"I've looked at law from both sides now..."
That's the conceit of this courtroom drama, in which we bounce back and forth between the offices of the prosecutor and the defense attorney before arriving at the trial in the final act.
For the prosecution, Kathryn Peale (Maura Tierney). She's a tough, no-nonsense broad, constantly barking at her multicultural staff of underlings.
For the defense, Jimmy Brogan (Rob Morrow). He's a lawyer with a heart, who spends a lot of time negotiating the disputes among his multicultural staff of underlings.
They're not only frequent rivals (and how is the show going to explain why this particular pair of lawyers keep coming up against one another in a court system as large as New York's?), but old friends as well, who studied for the bar together. There's a strong suggestion that they dated for a while, and it seems that the romantic tension never entirely went away.

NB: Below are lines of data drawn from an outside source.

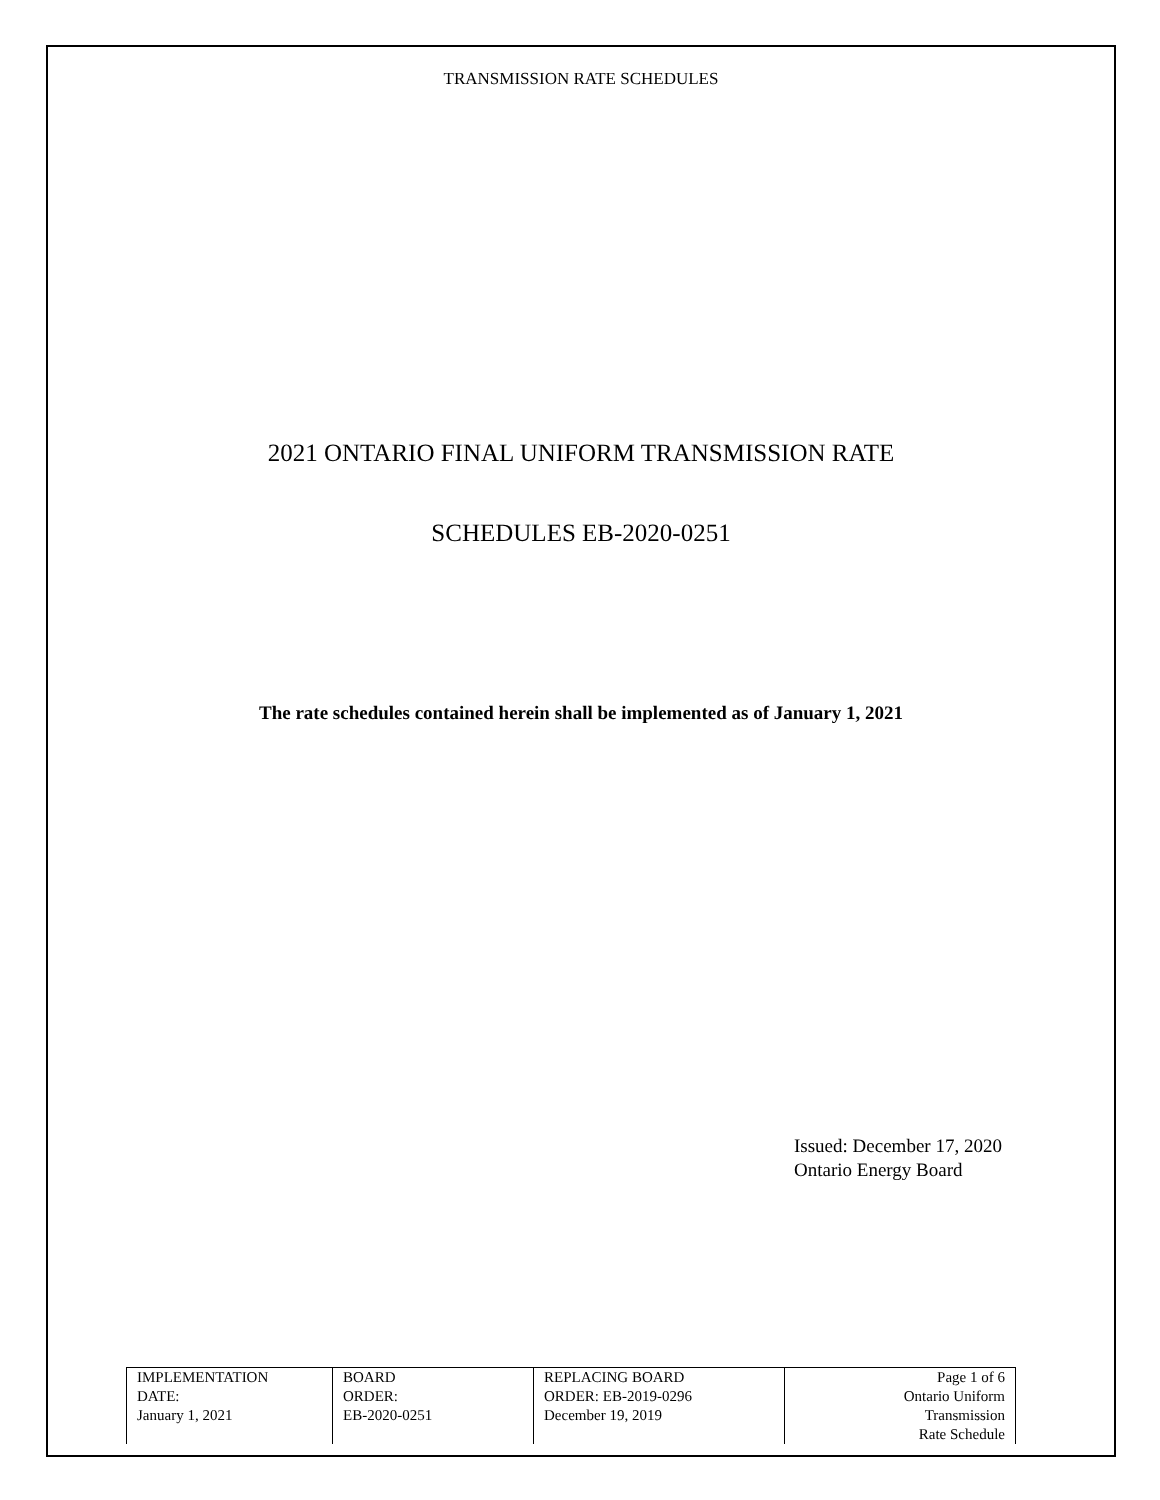TRANSMISSION RATE SCHEDULES
2021 ONTARIO FINAL UNIFORM TRANSMISSION RATE
SCHEDULES EB-2020-0251
The rate schedules contained herein shall be implemented as of January 1, 2021
Issued: December 17, 2020
Ontario Energy Board
| IMPLEMENTATION DATE: January 1, 2021 | BOARD ORDER: EB-2020-0251 | REPLACING BOARD ORDER: EB-2019-0296 December 19, 2019 | Page 1 of 6 Ontario Uniform Transmission Rate Schedule |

The leads are reasonably well cast, though Tierney makes the stronger impression. Morrow has handicapped himself by giving Brogan a fast-paced speaking style that the actor can't quite handle; he often seems right on the verge of tripping over his own tongue.

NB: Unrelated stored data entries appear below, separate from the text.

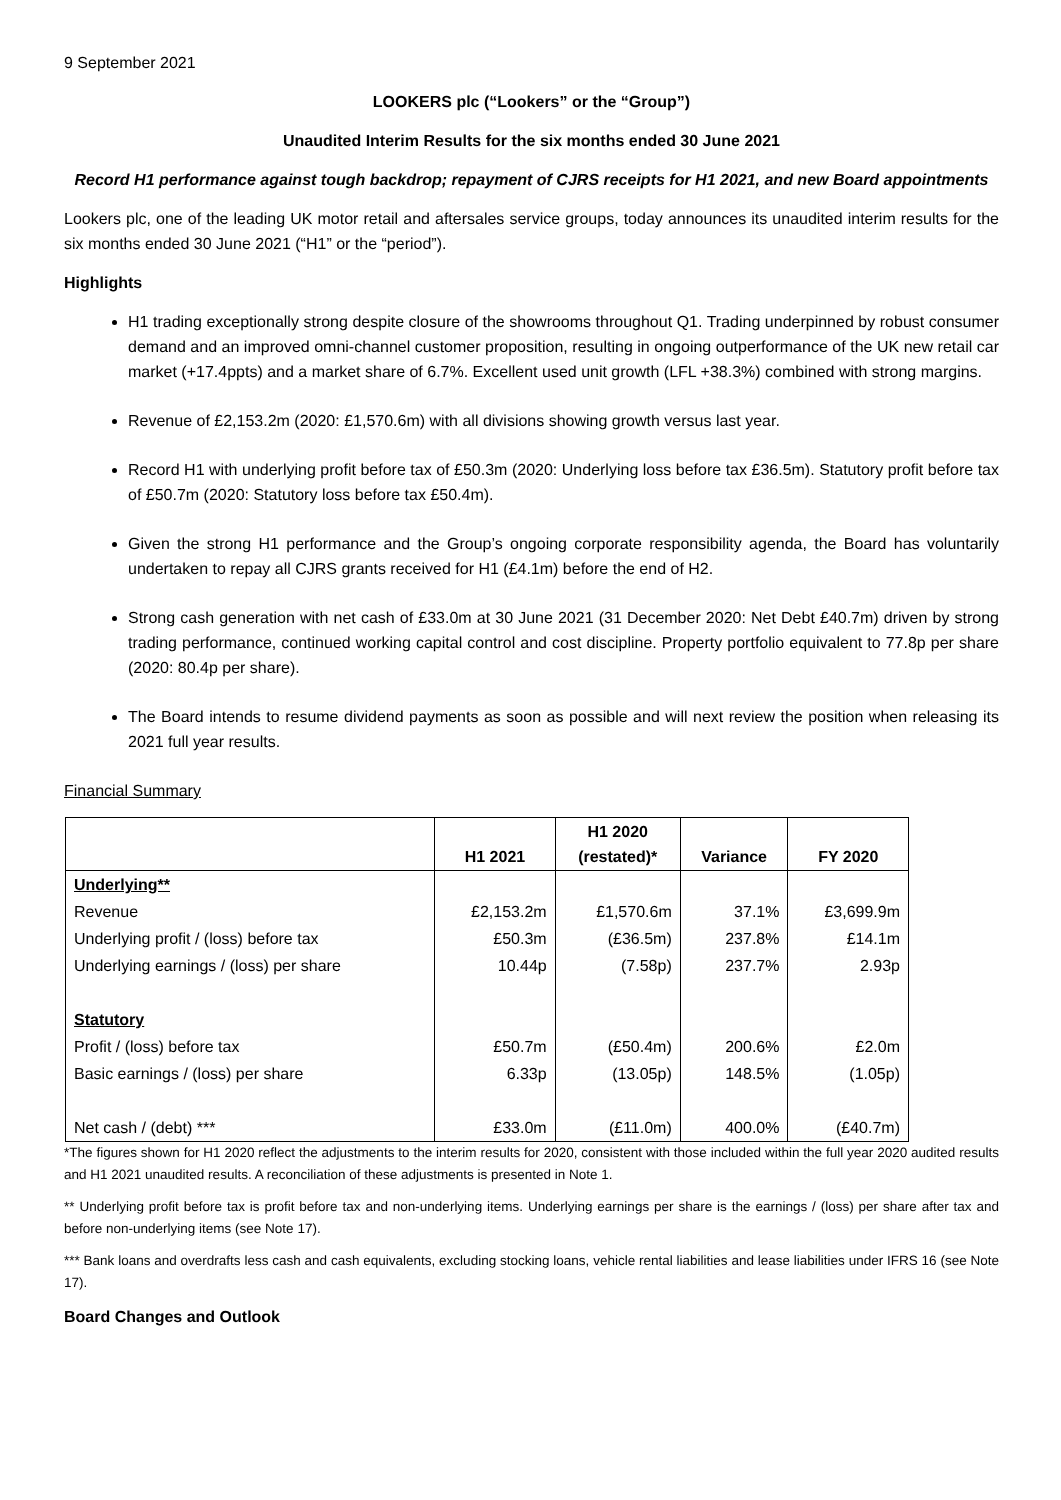9 September 2021
LOOKERS plc (“Lookers” or the “Group”)
Unaudited Interim Results for the six months ended 30 June 2021
Record H1 performance against tough backdrop; repayment of CJRS receipts for H1 2021, and new Board appointments
Lookers plc, one of the leading UK motor retail and aftersales service groups, today announces its unaudited interim results for the six months ended 30 June 2021 (“H1” or the “period”).
Highlights
H1 trading exceptionally strong despite closure of the showrooms throughout Q1. Trading underpinned by robust consumer demand and an improved omni-channel customer proposition, resulting in ongoing outperformance of the UK new retail car market (+17.4ppts) and a market share of 6.7%. Excellent used unit growth (LFL +38.3%) combined with strong margins.
Revenue of £2,153.2m (2020: £1,570.6m) with all divisions showing growth versus last year.
Record H1 with underlying profit before tax of £50.3m (2020: Underlying loss before tax £36.5m). Statutory profit before tax of £50.7m (2020: Statutory loss before tax £50.4m).
Given the strong H1 performance and the Group’s ongoing corporate responsibility agenda, the Board has voluntarily undertaken to repay all CJRS grants received for H1 (£4.1m) before the end of H2.
Strong cash generation with net cash of £33.0m at 30 June 2021 (31 December 2020: Net Debt £40.7m) driven by strong trading performance, continued working capital control and cost discipline. Property portfolio equivalent to 77.8p per share (2020: 80.4p per share).
The Board intends to resume dividend payments as soon as possible and will next review the position when releasing its 2021 full year results.
Financial Summary
| | H1 2021 | H1 2020 (restated)* | Variance | FY 2020 |
| --- | --- | --- | --- | --- |
| Underlying** | | | | |
| Revenue | £2,153.2m | £1,570.6m | 37.1% | £3,699.9m |
| Underlying profit / (loss) before tax | £50.3m | (£36.5m) | 237.8% | £14.1m |
| Underlying earnings / (loss) per share | 10.44p | (7.58p) | 237.7% | 2.93p |
| Statutory | | | | |
| Profit / (loss) before tax | £50.7m | (£50.4m) | 200.6% | £2.0m |
| Basic earnings / (loss) per share | 6.33p | (13.05p) | 148.5% | (1.05p) |
| Net cash / (debt) *** | £33.0m | (£11.0m) | 400.0% | (£40.7m) |
*The figures shown for H1 2020 reflect the adjustments to the interim results for 2020, consistent with those included within the full year 2020 audited results and H1 2021 unaudited results. A reconciliation of these adjustments is presented in Note 1.
** Underlying profit before tax is profit before tax and non-underlying items. Underlying earnings per share is the earnings / (loss) per share after tax and before non-underlying items (see Note 17).
*** Bank loans and overdrafts less cash and cash equivalents, excluding stocking loans, vehicle rental liabilities and lease liabilities under IFRS 16 (see Note 17).
Board Changes and Outlook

The show's gimmick, which gives it its title, is the post-verdict coda, which reveals to us who the real culprit was. In the pilot, this scene was a bit frustrating, not because they'd failed to leave clues pointing us to character X, but because they'd never given X any motive, and they didn't explain to us exactly how X had done it.

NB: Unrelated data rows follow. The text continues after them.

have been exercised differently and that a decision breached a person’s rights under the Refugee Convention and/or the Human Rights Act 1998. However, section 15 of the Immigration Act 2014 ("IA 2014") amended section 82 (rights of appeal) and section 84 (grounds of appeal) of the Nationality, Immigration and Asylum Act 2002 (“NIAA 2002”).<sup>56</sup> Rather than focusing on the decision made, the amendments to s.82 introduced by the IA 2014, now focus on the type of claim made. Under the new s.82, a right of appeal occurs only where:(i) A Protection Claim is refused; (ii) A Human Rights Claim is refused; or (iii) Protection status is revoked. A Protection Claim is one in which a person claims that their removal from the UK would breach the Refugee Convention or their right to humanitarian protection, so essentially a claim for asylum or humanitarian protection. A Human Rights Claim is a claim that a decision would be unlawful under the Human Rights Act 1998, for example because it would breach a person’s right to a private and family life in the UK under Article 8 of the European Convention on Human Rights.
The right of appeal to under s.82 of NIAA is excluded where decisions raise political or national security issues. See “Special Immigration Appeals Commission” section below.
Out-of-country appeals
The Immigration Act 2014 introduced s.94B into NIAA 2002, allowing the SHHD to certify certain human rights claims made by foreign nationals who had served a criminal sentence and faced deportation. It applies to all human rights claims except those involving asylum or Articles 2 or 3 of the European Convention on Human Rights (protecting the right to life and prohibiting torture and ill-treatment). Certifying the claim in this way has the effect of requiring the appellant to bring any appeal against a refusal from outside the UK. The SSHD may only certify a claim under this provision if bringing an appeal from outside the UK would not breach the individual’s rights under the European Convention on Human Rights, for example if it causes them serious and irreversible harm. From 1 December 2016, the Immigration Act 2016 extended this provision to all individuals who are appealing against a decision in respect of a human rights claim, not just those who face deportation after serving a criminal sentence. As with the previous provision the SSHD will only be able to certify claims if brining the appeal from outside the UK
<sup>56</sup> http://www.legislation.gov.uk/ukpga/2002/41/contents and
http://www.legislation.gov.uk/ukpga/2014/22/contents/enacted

The "here's what really happened" coda is a variation on a similar gimmick used in Justice, an earlier courtroom drama from producer Jerry Bruckheimer, who's also the producer here. The two shows also share actor Eamonn Walker, who was one of the sidekick attorneys on Justice and plays a similar role (in Tierney's office) here. They should have given the character the same name and thrown in a line about him having moved from Los Angeles; would have been a cute inside joke for the six people who remember Justice.
The tone and style are very straightforward, with not much room for humor, though perhaps future episodes will feature somewhat lighter cases that allow more of that. The Whole Truth is a perfectly acceptable courtroom show, but I didn't find anything in it that was unusual or distinctive enough to keep me watching on a regular basis.